No Walking on the (Wall) Street
I admit, there are many things about the average American that I don’t understand.
- I don’t understand why Americans get so obsessed with celebrities (see Britney Spears).
- I don’t understand how people get SO invested in a sports team as to feel extreme emotional shifts when events they don’t have any control over occur.
- I don’t understand why people get so excited about MySpace and other social networking.
- I don’t understand how or why people spend so much money on luxury items like wine or watches.
- I don’t understand how people can settle at some point and become copasetic with not advancing further.
- I don’t understand why people empower the mainstream media by watching stories and later question the motives for doing the story.

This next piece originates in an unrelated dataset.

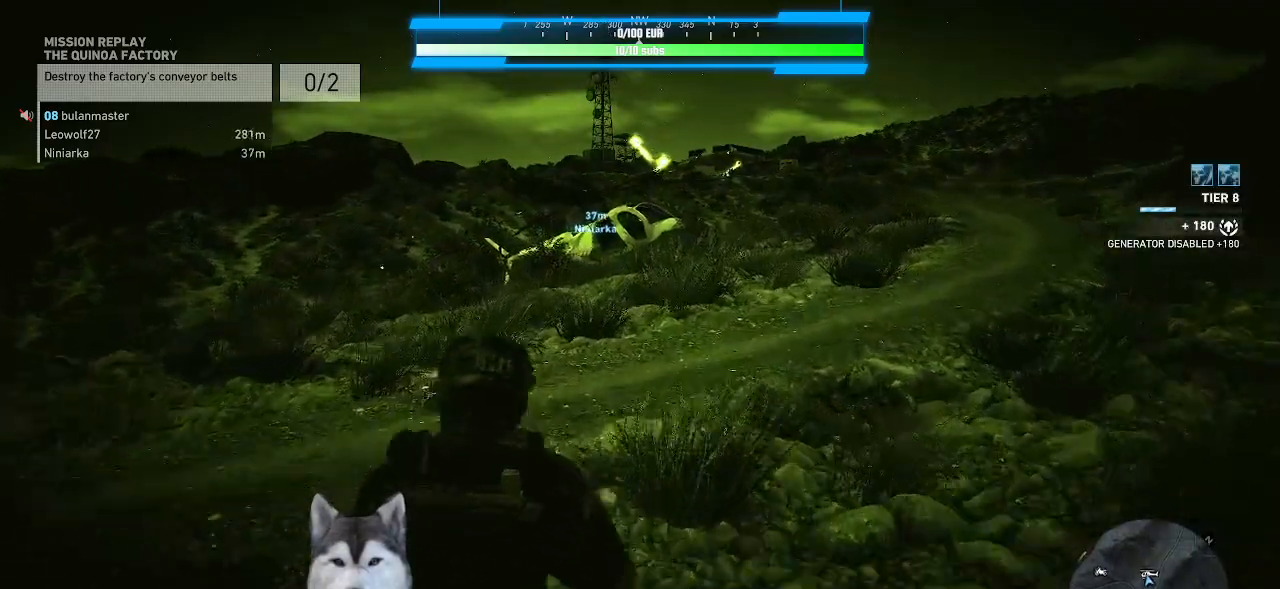
{"keys": ["d", "w"], "mouse": [], "mouse_move": "still", "events": [[500, "d", "down"]]}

- I don’t understand why people buy things from SPAM messages!
- I don’t understand people who are against something because of a literal interpretation of a religious text but fail to see the inconsistencies and inapplicable parts. It seems odd to be both literal and selective about such things.

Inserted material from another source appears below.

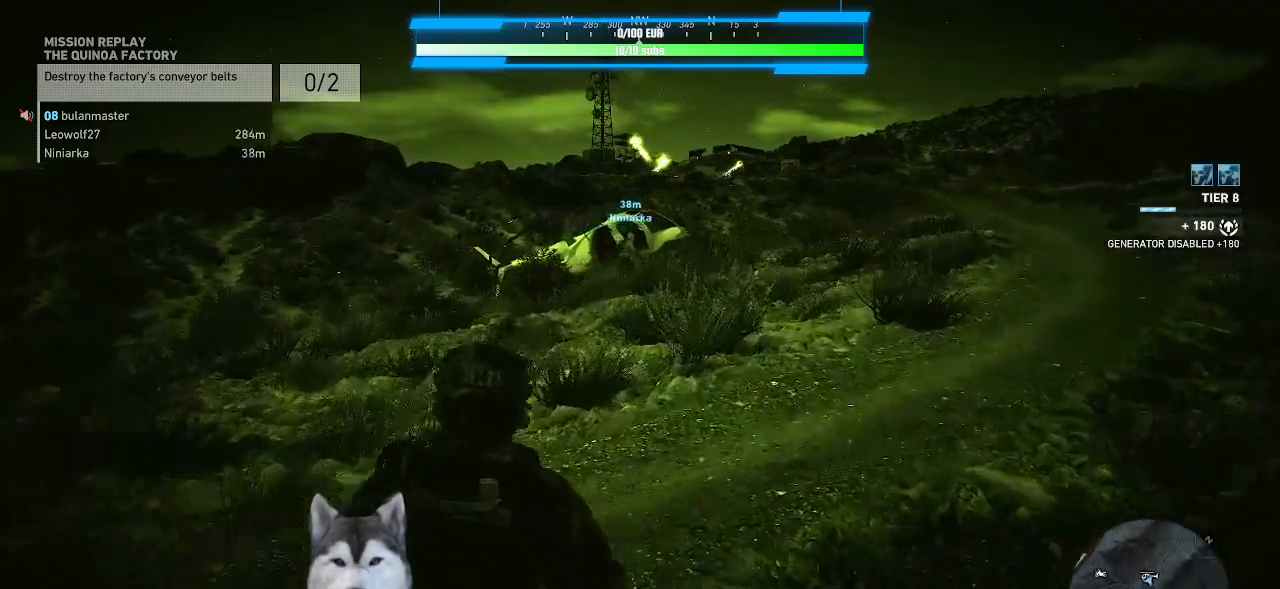
{"keys": ["w"], "mouse": [], "mouse_move": "still", "events": [[333, "d", "up"]]}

Apparently, though, if you’re on Wall Street you don’t need to understand people. It’s interesting, I think, to see how the views and behaviors of the average person plays into the decisions of investment bankers, traders, and analysts alike. In my view, they really don’t. One can model a company and dig into their business, completely focused on the consumer, and never really have been in their position. I find it fascinating how little the actual results of any consumer focused company seem to forward looking (figuring out how consumers will think) versus backward looking (what happened this past quarter?). Just a thought.